School Lane 1881 Map

This is a short length of Lane, not quite 150m, which connects with the Main Road by the old Shop at the bottom of Ship Hill and to Church Lane, and forms the third side of a triangle with the Main Road and Church Lane.

It is clear that this is the centre of the settlement from the earliest times, With the Church, the old Manor House (Bishops Palace just to the North), the 16th century Old Ship cottages, 17th century Old Post Office, Stocks Farm and the now demolished Alms House all around the triangle.

School Lane would have only been known as such from about 1858 when the school was built. What the name was before that currently hasn’t been discovered so we can only speculate - perhaps Stocks Lane?

old-maps.co.uk

Stock Farm and Meadow 1839

This farmstead was set in the middle of the village off School lane. It is difficult to date, the earliest mention being 1839 although it has all the signs of being much older.

If indeed that is the case, then Saxon would be most likely. The name could be derived from either the old English Stoc meaning a secondary settlement - this usually applies to more outlying places away from the centre, so Stocc is more likely meaning a tree trunk or stump or stumps perhaps on piece of cleared land.

Map of 1839 showing the Farm area

Bishop's Sutton, Stocks Farm 1839



Stock Farm map 1896

In this map you can clearly see the buildings split into three

old-maps.co.uk

Stock Farm area, 2011

Bishop's Sutton, Stocks Farm 2011

Google Maps

Stock Farm area 1947

Shows Holberry Cottage with adjoining barn and donkey shed , The larger (also known as) Holberry Cottage to the left.

Bishop's Sutton, Stocks Farm 1947

In 1968 Mum, Dad me and my brother moved into the renovated cottage. Prior to renovation it was two very small cottages called Holberry Cottages. Two up two down, no bathroom and outside W/C.

Because of the confusion with the much larger Holberry Cottage next door, the name was changed back to Stocks in 1968.

Bishop's Sutton, Stocks Cottage 1981

Holberry Cottage c1869 with the Ray Family

Robert Ray was a road surveyor and died shortly after this was taken, aged 75 his wife Rebecca was 30 years his junior. The two children are probably their daughters, Laura and Selina.

Rebecca and the girls were still there two years later and had two servants. In the 1881 Census, Rebecca, now 56 was living on the income from a cottage property. The girls, in their 20’s and both unmarried had a boarder and a 16-year-old boy servant described as a cowboy living with them.

In the 1891 census, they had no servants just a lodger a clerk in holy orders. Rebecca died in 1894, leaving the girls still spinsters at Holberry.

In the 1901 census, both sisters were described as cow keepers with their 10-year-old nephew Donald now living with them. Laura died at 55 in 1910.
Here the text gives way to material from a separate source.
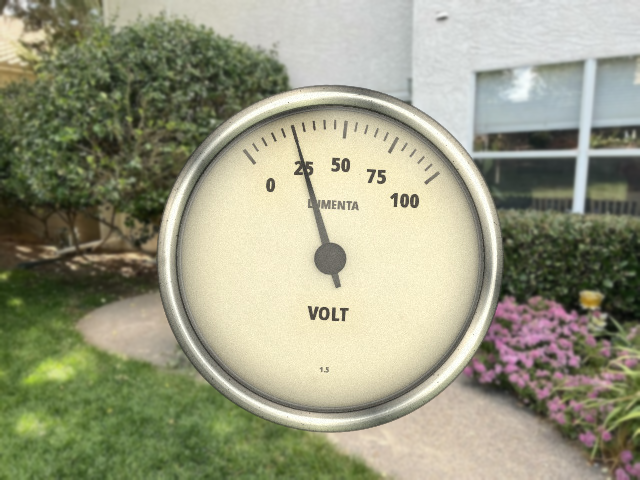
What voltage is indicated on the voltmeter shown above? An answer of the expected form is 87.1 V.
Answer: 25 V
In the 1911 census, Selina and her nephew Donald and a domestic servant girl Dorothy Shepherd 15 years old were living at Holberry . By 1924 Selina had moved to Winchester where she died in 1928. By 1924 Patrick Connell Sharp and his wife had moved in, and 1931 William Hillary was living there. I think that was Bill Hillary’s father who latterly lived in Bighton lane.

Bishop's Sutton, Holberry Cottage 1869

The Old Post Office School lane. One of the oldest buildings in the village, chiefly 17th & 18th Century

The Post House or Office was not in the early times a dedicated building, but simply the house where the Sub Post Master or Mistress lived and where the post would be delivered to. In Bishop's Sutton’s Case this would have been from from New Alresford - who in turn received it from Winchester. For example in 1885 most of the local post would have been collected in Alresford and further away would arrive at Winchester by train in the early hours to be dispatched to Alresford, sorted to arrive at Bishop's Sutton by 6.45am and again by 1.30pm (delivered around the village at 11.40am and again at 7.30pm). Each time letters would be taken back from Bishop's Sutton to Alresford for sorting and delivering.

It seems that the post office moved across the road to the old shop by the 1890’s and was for a short time in the 1940’s at the Mill lane end of the village before returning to the shop where it stayed until the 1970’s when the shop closed. The Old Post House was a tied cottage to Bishop's Sutton Manor Farm until it was sold and is now a private dwelling.